OCT image of the ectocervix in vitro. Deep endocervical glands (g), some of which developed into fluid filled cysts, were also visible and are a finding common in postmenopausal women. From Ref. [26].

Figure 8

Cervical disease imaged in vitro (image size: 3 mmx2 mm, resolution: 6 µm x 10 µm). (A) Carcinoma in situ is characterized by a thick, irregular epithelial layer in addition to thickening of the basement membrane (B). (C and E) Images of invasive carcinoma show a heterogeneous surface with the basement membrane no longer defined. Distinct backscattering patterns can be noted in cellular (C) and noncellular (N) regions. Images are correlated with histopathology. From Ref. [26].

Figure 9

OCT images of human gastrointestinal tissues and pathology in vitro showing the ability to differential epithelial structure and glandular organization. (A) normal human esophagus showing squamous epithelial structure, (B) normal colon with columnar epithelium and crypt structures, and (C) ampullar/carcinoma showing associated disruption of normal epithelial organization. The carcinoma is evident on the left of the image. The bar is 500 µm. From Ref. [14].

Figure 10

Photograph of prototype OCT catheter for transverse, intraluminal imaging. The catheter consists of a single mode optical fiber contained in a rotating cable with a distal lens and prism. The rotating elements are housed in a stationary, transparent plastic sheath. The beam is emitted and scanned in a radial direction. The diameter of the catheter is 2.9 For 1 mm.

Figure 11

OCT catheter/endoscope image in vivo of the esophagus of a New Zealand White Rabbit. The image is 512 pixels in circumference with 256 axial pixels and is acquired at four frames per second. The image clearly differentiates the layers of the esophagus including the mucosa, submucosa, inner muscularis, and outer muscularis. The bar is 500 µm. From Ref. [15].

Figure 12

OCT images of an anastomosis in a rabbit artery. The 1-mm-diameter rabbit artery was anastomosed with a continuous suture as seen in the digital image (F). Labeled lines in F indicate planes from which corresponding cross-sectional images were acquired. (A,D) Opposite ends of the anastomosis showing multilayered structure of the artery with a patent lumen. (B) Partially obstructed lumen and the presence of a thrombogenic flap. (C) Fully obstructed portion of the anastomosis site.
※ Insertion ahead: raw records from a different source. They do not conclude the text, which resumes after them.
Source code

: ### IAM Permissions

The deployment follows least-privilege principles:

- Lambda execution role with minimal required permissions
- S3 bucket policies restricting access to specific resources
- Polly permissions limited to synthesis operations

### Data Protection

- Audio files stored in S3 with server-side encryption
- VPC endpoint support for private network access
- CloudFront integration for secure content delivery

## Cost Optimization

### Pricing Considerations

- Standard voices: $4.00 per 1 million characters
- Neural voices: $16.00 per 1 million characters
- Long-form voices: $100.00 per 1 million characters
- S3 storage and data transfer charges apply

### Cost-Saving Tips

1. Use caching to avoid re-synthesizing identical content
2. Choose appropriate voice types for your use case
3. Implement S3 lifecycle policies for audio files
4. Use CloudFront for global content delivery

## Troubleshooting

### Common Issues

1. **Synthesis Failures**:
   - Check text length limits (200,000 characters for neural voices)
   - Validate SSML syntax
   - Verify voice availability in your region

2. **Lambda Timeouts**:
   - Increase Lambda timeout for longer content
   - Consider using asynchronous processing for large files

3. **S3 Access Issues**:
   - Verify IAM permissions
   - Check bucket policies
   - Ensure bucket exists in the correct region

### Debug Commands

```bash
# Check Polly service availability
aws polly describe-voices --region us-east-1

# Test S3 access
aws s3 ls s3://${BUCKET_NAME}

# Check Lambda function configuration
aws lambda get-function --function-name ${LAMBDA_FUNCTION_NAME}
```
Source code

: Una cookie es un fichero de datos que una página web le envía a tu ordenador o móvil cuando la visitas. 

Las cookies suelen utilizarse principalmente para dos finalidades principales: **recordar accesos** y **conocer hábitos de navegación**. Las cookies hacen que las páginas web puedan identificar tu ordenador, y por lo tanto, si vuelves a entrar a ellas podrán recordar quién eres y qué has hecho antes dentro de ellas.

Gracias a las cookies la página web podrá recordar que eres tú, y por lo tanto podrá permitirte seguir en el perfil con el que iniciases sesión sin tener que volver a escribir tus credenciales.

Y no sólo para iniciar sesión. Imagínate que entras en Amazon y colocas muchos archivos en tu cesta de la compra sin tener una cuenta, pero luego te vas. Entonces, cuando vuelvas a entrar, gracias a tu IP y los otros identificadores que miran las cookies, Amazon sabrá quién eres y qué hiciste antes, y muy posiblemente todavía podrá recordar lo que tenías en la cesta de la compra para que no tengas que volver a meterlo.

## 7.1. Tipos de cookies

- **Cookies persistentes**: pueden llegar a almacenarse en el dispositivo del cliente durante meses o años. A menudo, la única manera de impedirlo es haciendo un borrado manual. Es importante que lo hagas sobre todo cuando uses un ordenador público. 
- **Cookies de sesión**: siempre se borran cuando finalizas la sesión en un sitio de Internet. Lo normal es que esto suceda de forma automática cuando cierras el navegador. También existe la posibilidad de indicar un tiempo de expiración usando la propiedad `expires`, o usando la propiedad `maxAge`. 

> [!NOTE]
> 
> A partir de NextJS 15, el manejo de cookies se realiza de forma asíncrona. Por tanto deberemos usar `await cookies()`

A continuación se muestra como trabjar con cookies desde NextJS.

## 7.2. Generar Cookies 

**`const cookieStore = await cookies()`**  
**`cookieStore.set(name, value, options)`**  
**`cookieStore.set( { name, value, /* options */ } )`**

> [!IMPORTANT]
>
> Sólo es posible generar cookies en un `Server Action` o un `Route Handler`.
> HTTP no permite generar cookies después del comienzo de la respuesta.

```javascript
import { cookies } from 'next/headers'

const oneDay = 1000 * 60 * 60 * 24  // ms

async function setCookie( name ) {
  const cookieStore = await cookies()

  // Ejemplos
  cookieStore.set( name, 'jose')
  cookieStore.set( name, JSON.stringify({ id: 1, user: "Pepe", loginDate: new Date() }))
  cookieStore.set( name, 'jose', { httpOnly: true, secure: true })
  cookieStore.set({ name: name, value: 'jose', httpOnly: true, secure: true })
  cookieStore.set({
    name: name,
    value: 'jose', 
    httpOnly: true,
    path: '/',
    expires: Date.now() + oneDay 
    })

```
Intraluminal features as seen in B and C are not observable from the en face microscope view. Three-dimensional projection shown in G can be arbitrary sectioned at any plane, such as the longitudinal section in E to show the obstruction. From Ref. [20].

Figure 13

Three-dimensional OCT projection image of a laser ablation crater. The lesion was produced by a 3-W, 10-s argon exposure of rat rectus abdominis muscle. The projection illustrates a central ablation crater and concentric zones of thermal injury. From Ref. [84].

Figure 14

En face images through ablation crater. En face sections in depth illustrate concentric zones of damage. Numbers refer to depth below surface. Bar represents 1 mm. From Ref. [84].

Figure 15

Real-time imaging of ablation. Series of OCT images taken at eight frames per second during argon laser exposure of in vitro muscle (beef). Exposure parameters include 1-W laser power, 0.8-mm spot diameter on tissue. Times indicated are seconds post-exposure. At 2.25 seconds, the formation of a blister at the surface can be seen. The blister explodes (2.5 seconds) and a crater develops (5 seconds).

Figure 16

Ultrahigh-resolution OCT images of a X. laevis (African frog) tadpole in vivo. The resolution is 1 µm axial by 3 µm transverse. The image is constructed by fusing multiple images with different focal positions (in analogy with C mode ultrasound) to overcome depth of field limitations associated with the fine transverse resolution. Cell membranes and individual cell nuclei are visible. From Ref. [36].